++++ RECORDS TO USE ++++
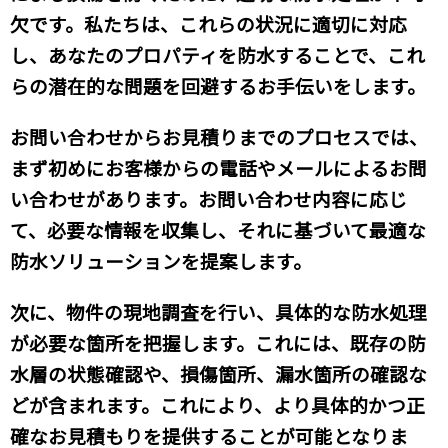
欠です。私たちは、これらの状況に適切に対応
し、あなたのプロパティを防水することで、これ
らの潜在的な問題を回避するお手伝いをします。
お問い合わせからお見積りまでのプロセスでは、
まず初めにお客様からの電話やメールによるお問
い合わせがあります。お問い合わせ内容に応じ
て、必要な情報を収集し、それに基づいて最適な
防水ソリューションを提案します。
次に、物件の現地調査を行い、具体的な防水処理
が必要な箇所を把握します。これには、既存の防
水層の状態確認や、損傷箇所、漏水箇所の確認な
どが含まれます。これにより、より具体的かつ正
確なお見積もりを提供することが可能となりま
++++
Reproduce verbatim the text read from all of the records above, omitting the pictures.

欠です。私たちは、これらの状況に適切に対応
し、あなたのプロパティを防水することで、これ
らの潜在的な問題を回避するお手伝いをします。
お問い合わせからお見積りまでのプロセスでは、
まず初めにお客様からの電話やメールによるお問
い合わせがあります。お問い合わせ内容に応じ
て、必要な情報を収集し、それに基づいて最適な
防水ソリューションを提案します。
次に、物件の現地調査を行い、具体的な防水処理
が必要な箇所を把握します。これには、既存の防
水層の状態確認や、損傷箇所、漏水箇所の確認な
どが含まれます。これにより、より具体的かつ正
確なお見積もりを提供することが可能となりま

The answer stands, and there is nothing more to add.